For the majority of the summer of 2022, I had worked with the Red River Gorge United Foundation (RRGUF), continuing my work from my internship the previous summer, pursuing lasting solutions for the region. Now, I was at the 45th Appalachian Writers workshop at the Hindman settlement school, honing my writing skills under acclaimed authors. One night, I woke to a knock on the door and an alarmed voice: “You might want to move your car. The building may no longer be safe. Make your own decisions.” I stumbled into the pouring rain to witness Troublesome Creek consume buildings and cars alike. Cars floated by me, and the odor of gasoline weighed heavy in the air from flooded stations. Paul William’s luthier shop, one of Hindman’s few successful small businesses, was completely obliterated. The power of water was the most terrifying sight I have ever beheld. Even if residents had the money, who could dare to rebuild? For many, the flood was the death knell of an already fatal issue.

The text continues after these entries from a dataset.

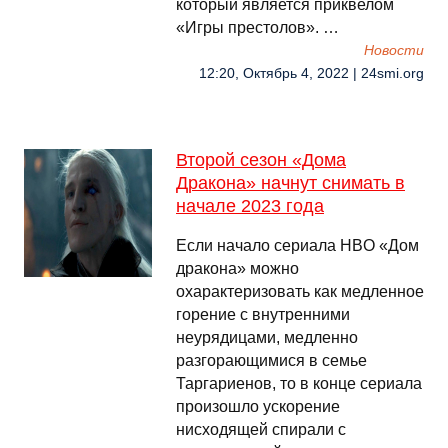
который является приквелом
«Игры престолов». …
Новости
12:20, Октябрь 4, 2022 | 24smi.org
Второй сезон «Дома
Дракона» начнут снимать в
начале 2023 года
Если начало сериала HBO «Дом
дракона» можно
охарактеризовать как медленное
горение с внутренними
неурядицами, медленно
разгорающимися в семье
Таргариенов, то в конце сериала
произошло ускорение
нисходящей спирали с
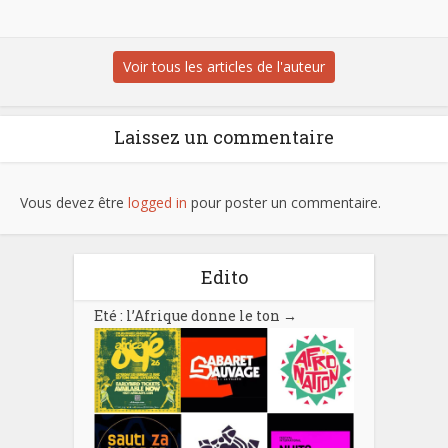
Voir tous les articles de l'auteur
Laissez un commentaire
Vous devez être
logged in
pour poster un commentaire.
Edito
Eté : l’Afrique donne le ton
→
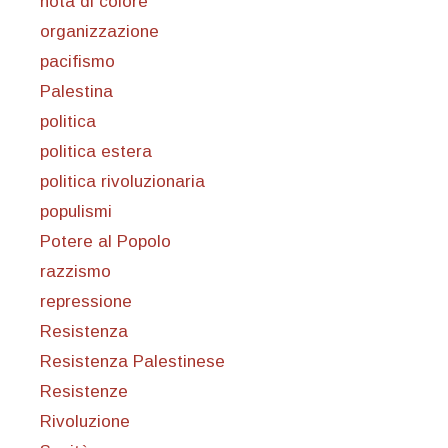
nota di colore
organizzazione
pacifismo
Palestina
politica
politica estera
politica rivoluzionaria
populismi
Potere al Popolo
razzismo
repressione
Resistenza
Resistenza Palestinese
Resistenze
Rivoluzione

Being a witness to this terrible event hardened my resolve: despite overwhelming barriers, I must continue to pursue practical hope for this region.
Is it possible to redeem the abused and beaten communities and ecosystems of Eastern Kentucky in the wake of timber, coal, pharmaceuticals, and the great flood? My life experiences一working in a small family business, my passion for botany and biological diversity, and my yearning for healthy communities across Eastern Kentucky一have equipped me with an invaluable map. Dispersed tourism works. Beauty is more than a trivial matter; the care of land and people is an economic necessity.
If the fates of communal and ecological health are bound together, wilderness serves as our essential model. My project is a quest to travel the world to expand the horizons of my being to fathom the practical possibilities of this vision for Eastern Kentucky, and in returning, bear the seeds of hope to a region desperately in need.
This yearning is both a passion and a calling. I desire to see what is possible for my life in the realm of wilderness, education, communal prosperity, and sustainable food systems.
But where does the rubber hit the road? Do these yearnings hold practical significance to my future? Is it possible to live with integrity and generosity in regard to the environment and communities around me?
To explore these questions in my life I must pursue experience, confidence, and credibility. I cannot envision a better way to do so now than to pursue the Watson fellowship. Never have I left the country for this breadth of time. Never have I, or will I otherwise, pursue these passions and questions on an international scale. On multiple levels of analysis, this project presents an enormous lifetime opportunity. The Watson fellowship is a key to a great door of possibility hitherto closed. I believe this fellowship is the needed bridge to transform my life into active passion.